CIDP often attacks the Myelin (insulation surrounding the nerve Axons) so that nerve signals do not get through (short out). If the Myelin damage is not too severe, the body can rebuild it at the rate of approx 1 millimeter a day, which is only 0.0032808 ft, this is agonizingly slow but there has been little that can be done to speed up the process, except for the very expensive and experimental stem cell transplant treatment. In more extreme cases CIDP can attack the Axons directly, rendering them ineffective in transmitting nerve impulses.
The longer CIDP is allowed to be active in someone’s system, the more damage it can do. In my case I’m no longer able to walk and must use a wheelchair to get around. But I’m a worst case example because the IVIg did nothing to help stop the progression of my CIDP and by the time I started PE and Prednisone there was already too much nerve damage.

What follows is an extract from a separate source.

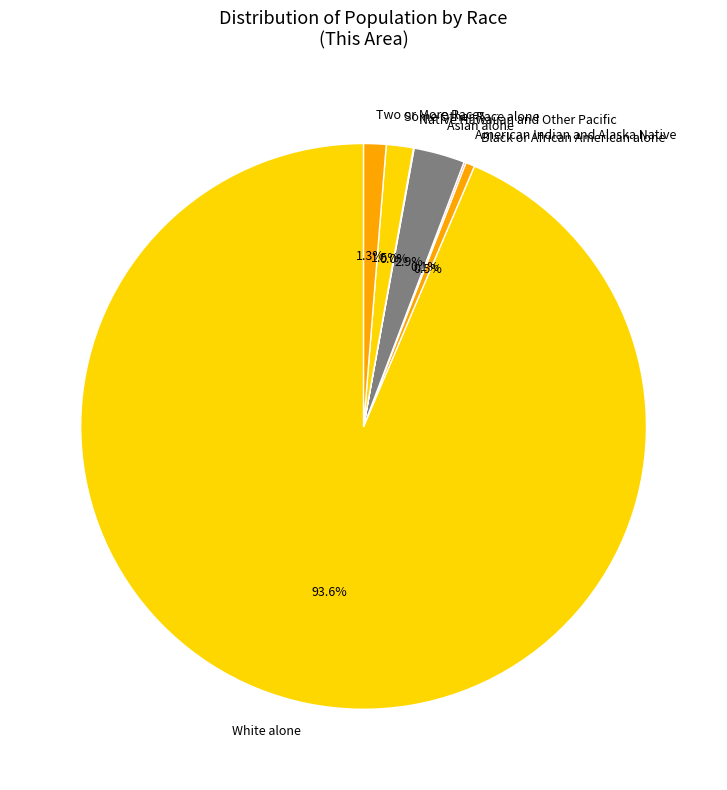

Does White alone represent more than half of the total?

Yes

Prednisone basically shuts down the autoimmune system so it can no longer produce the CIDP cells that know how to attack “self”. This makes it more likely that treatments such as IVIg and PE can be effective. But Prednisone has many side affects for most people. In my case I got shingles, diabetes, a rare fungal infection, and cataracts (in addition to lesser ailments).
CIDP is a very complicated disease and affects everyone differently. Treating it quickly and putting it in remission are key components to the most successful recovery. Even after the most successful treatments, many folks report residual symptoms hanging around for years.
I hope your father recovers quickly and fully.